Sudan seizes 'rebel stronghold' in Blue Nile

Army captures town of Kurmuk near border with South Sudan after two months of heavy fighting with insurgents.

    The Sudanese army has been clashing with opposition fighters in the Blue Nile state for at least two months [Reuters]

    Sudanese armed forces have seized the rebel stronghold of Kurmuk in Blue Nile state, both sides said, after two months of heavy fighting on the border with newly independent South Sudan.

    "Our troops entered the town of Kurmuk, expelled the insurgents and killed and wounded many [them] and they are
    now cleansing the town," Sudan's defence ministry website said on Thursday.

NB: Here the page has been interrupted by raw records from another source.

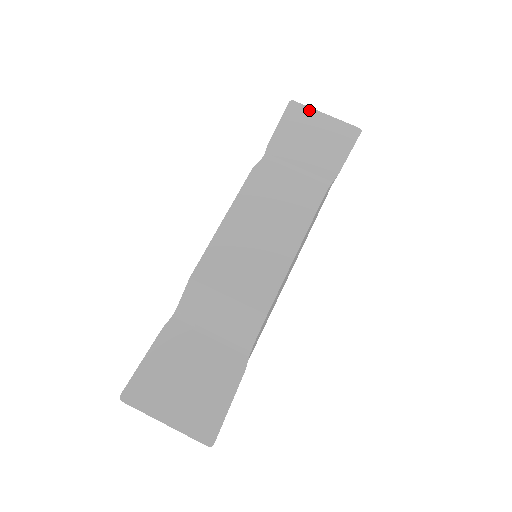
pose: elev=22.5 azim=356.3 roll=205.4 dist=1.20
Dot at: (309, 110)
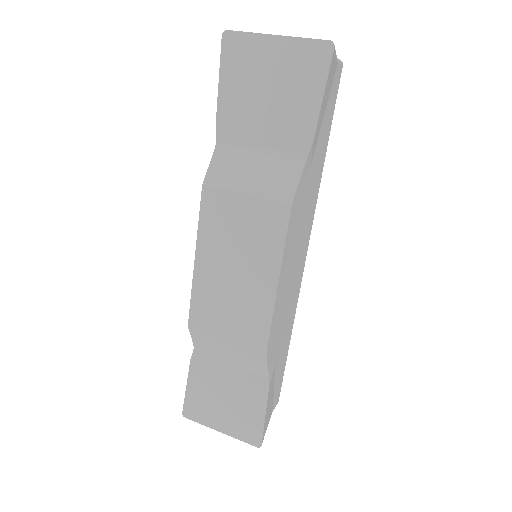
Dot at: (251, 39)
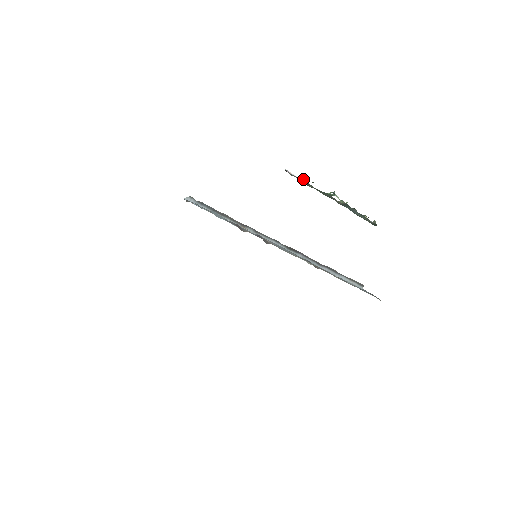
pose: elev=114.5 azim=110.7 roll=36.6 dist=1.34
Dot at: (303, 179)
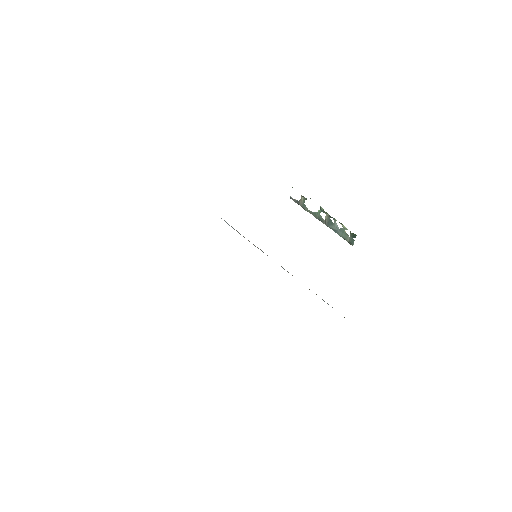
Dot at: (300, 199)
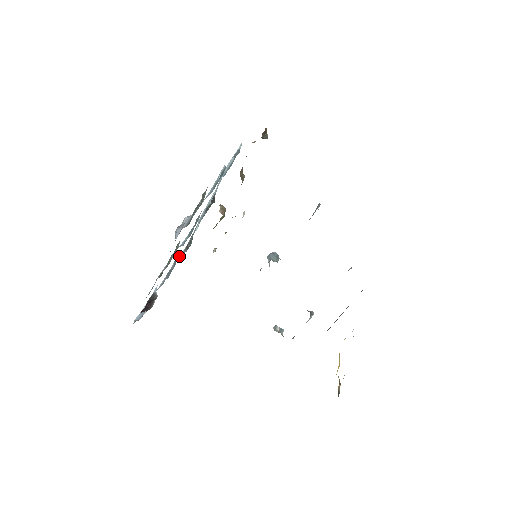
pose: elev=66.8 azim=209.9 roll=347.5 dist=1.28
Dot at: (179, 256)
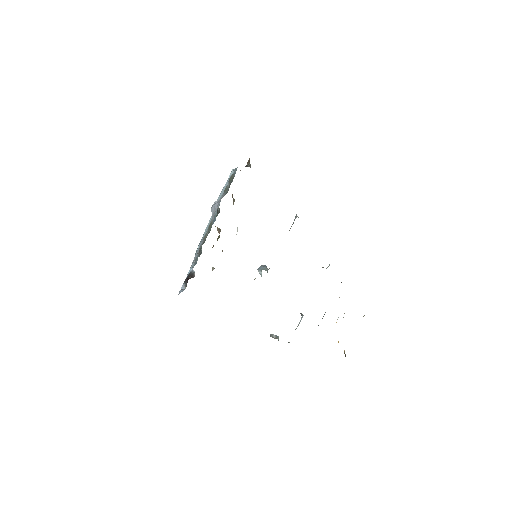
Dot at: occluded
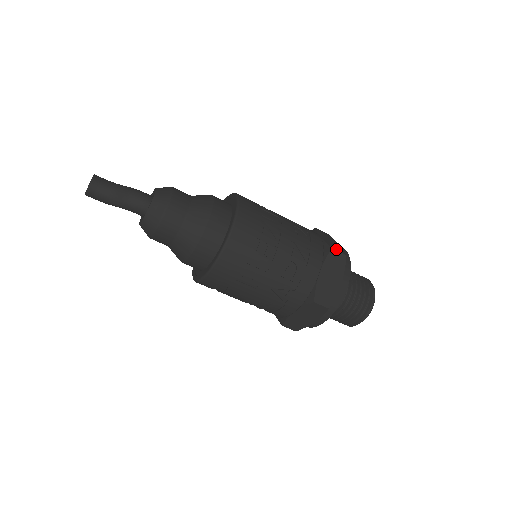
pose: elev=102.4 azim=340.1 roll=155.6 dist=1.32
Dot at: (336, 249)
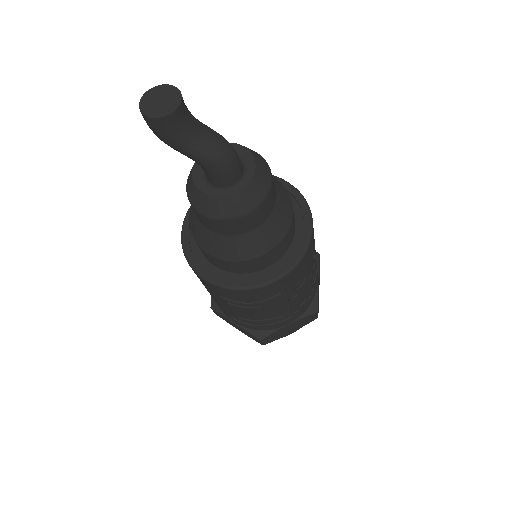
Dot at: occluded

    Violence in Sudanese border states has soured talks between Khartoum and former civil war foe South Sudan. The two states have yet to resolve how to share oil revenues or other assets after South Sudan seceded as part of a 2005 peace deal. 

    "The SPLM troops have withdrawn from Kurmuk for strategic reasons. The Sudanese army controls Kurmuk but this is not the end of the war in Blue Nile," said Sulaiman Othman, a spokesman for SPLM-North in Blue Nile.

    Blue Nile and South Kordofan are north of the new border and remain part of Sudan, but are home to many who sided with the south during one of Africa's longest and deadliest civil wars. 

    Both sides have also failed to find a solution for the disputed border region of Abyei which Khartoum seized in May. 

    Border violence

    Fighters in border states say they have been politically and economically marginalised by Sudan's government. Khartoum accuses them of trying to spread chaos and says it will not tolerate armed militias on its side of the border. 

    Fighting between the Sudanese army and SPLM-North fighters erupted in Blue Nile in September, spreading from neighbouring northern state of South Kordofan where violence began in June. 

    Khartoum accuses South Sudan of backing the fighters in both states. Juba has denied the charges. 

    Border violence has also badly affected ties between Sudan and Western powers. Washington extended trade sanctions this week that have been in place since 1997.